The Government's Be Clear on Cancer Campaign goes regional
Under the leadership of Sean Duffy, the National Clinical Director of Cancer, the Be Clear on Cancer campaign on oesophago-gastric cancer will feature a regional campaign in the North-East of England in February 2014. This will involve TV and radio adverts, as well as posters and other publicity material. The emphasis will be on investigating the underlying causes of persistent heartburn, and follows the local pilot campaigns that resulted in a 20% increase in diagnosis of oesophageal cancer (177 to 212 cases) without undue pressure on other NHS resources.
We are delighted with this development and will be assisting the campaign in any way we can.
BMJ Learning Module about Barrett's Oesophagus
The BMJ Learning Module, developed with the help of HCAS, is now available for GPs and others to learn more about the management of Barrett's Oesophagus. It is an excellent resource on a subject about which many GPs have expressed the wish to have more knowledge. To go the the BMJ learning site, click here.
Wandsworth and other Campaign pilots
Action Against Heartburn supports the Department of Health's plans for pilot campaigns on Be Clear on Cancer took place in 2012. There were seven local pilot schemes, and we understand that 35 additional cases of oesophageal cancer were diagnosed as a result. They took place in the following areas:
- Hertfordshire, Luton & South Bedfordshire
- Sandwell & Wolverhampton
- Bedfordshire, Cambridgeshire, Peterborough, Norfolk, Suffolk, Great Yarmouth & Waveney
- North of the Tyne, South of the Tyne & Wear, Cumbria, Darlington, Tees, Hartlepool
A decision is expected in the autumn of 2013 about whether these campaigns will be made into a regional campaign in 2014.
Wadsworth Rotary Club
Our sincere appreciation goes to Wadsworth Rotary Club who have donated £1500 to the OPA which will support this campaign.

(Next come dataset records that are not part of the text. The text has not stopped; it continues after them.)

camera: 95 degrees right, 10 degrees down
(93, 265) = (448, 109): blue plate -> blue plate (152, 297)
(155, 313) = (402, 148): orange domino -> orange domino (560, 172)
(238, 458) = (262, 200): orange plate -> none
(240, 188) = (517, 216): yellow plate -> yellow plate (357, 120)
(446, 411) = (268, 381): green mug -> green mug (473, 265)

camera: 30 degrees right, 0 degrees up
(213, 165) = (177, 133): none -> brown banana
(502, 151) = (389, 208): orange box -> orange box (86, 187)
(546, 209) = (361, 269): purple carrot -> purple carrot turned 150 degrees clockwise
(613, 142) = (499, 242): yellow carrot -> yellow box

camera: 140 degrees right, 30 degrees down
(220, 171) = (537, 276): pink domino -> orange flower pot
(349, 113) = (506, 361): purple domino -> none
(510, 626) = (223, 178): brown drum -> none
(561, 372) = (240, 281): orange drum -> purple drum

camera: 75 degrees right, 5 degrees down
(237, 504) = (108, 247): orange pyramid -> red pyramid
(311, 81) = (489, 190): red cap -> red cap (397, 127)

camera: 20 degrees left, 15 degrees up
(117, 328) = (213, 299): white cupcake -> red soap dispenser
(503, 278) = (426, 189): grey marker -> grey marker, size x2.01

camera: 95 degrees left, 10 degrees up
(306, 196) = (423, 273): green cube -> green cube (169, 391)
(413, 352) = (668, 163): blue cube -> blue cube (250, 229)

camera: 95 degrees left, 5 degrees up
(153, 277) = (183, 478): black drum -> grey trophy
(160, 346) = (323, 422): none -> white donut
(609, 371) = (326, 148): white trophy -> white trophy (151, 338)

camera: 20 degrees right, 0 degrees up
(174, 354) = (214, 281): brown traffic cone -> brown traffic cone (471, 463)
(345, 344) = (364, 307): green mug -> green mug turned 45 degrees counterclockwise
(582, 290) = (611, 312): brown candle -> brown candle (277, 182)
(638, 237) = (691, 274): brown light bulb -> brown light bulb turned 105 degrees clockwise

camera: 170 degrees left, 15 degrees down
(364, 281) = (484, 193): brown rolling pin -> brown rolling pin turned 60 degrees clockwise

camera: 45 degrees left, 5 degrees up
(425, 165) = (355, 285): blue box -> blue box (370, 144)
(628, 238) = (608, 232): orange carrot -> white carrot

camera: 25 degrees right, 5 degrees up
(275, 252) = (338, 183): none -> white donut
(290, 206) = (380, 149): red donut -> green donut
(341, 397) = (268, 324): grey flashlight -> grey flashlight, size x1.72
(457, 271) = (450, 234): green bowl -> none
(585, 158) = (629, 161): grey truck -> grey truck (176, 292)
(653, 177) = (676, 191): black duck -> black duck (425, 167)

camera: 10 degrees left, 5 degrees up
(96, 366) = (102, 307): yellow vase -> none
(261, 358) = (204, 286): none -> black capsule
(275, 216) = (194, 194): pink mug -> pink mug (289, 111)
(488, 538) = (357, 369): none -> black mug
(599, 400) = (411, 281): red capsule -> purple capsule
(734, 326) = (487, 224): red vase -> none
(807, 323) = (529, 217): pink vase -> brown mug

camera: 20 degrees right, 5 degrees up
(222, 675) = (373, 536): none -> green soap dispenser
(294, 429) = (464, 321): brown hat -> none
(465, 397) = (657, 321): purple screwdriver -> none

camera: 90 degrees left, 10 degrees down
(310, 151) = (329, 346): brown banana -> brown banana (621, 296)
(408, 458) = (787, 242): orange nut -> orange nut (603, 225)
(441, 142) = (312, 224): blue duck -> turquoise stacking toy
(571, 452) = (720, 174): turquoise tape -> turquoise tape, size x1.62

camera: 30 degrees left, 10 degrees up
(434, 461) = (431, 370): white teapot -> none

HCAS - another charity supporting the Campaign
Mimi McCord, the Chairman of Heartburn Cancer Awareness and Support has expressed her charity's support for the Action Against Heartburn campaign, saying"...HCAS wholeheartedly endorses the AAH Campaign"
David Moss and friends choose Action Against Heartburn for their sponsored charity
David Moss and friends are walking part of the South West coast path in the Spring of 2013 to rasie money for Action Against Heartburn. Well done lads! We hope that as many people as possible can support the team. £533 raised! Congratulations!
You can give direct to them through Justgiving
Cytosponge screening could reduce cancer
A recent publication (Tatiana Benaglia and others, Health Benefits and Cost Effectiveness of Endoscopic and Nonendoscopic Cytosponge Screening for Barrett's Esophagus: Gastroenterology Vol 144, 1, pp 62-73.e6, Jan 2013) used microsimulation modelling to demonstrate that screening 50-year-old men with symptoms of gastroesophageal reflux disease with cytosponge is cost effective and would reduce mortality from esophageal adenocarcinoma compared with no screening. The modelling assumed, based on research experience, that participants would accept invitations to undergo screening by cytosponge more readily than by endoscopy (45% compared to 23%).
Cytosponge is a sponge within a small capsule that a patient swallows at, for instance, a GP's surgery. It is then drawn back up and the sample sent off for analysis. At present it is only available on a research basis, but, in due course, the device might have a significant effect on how patients are screened.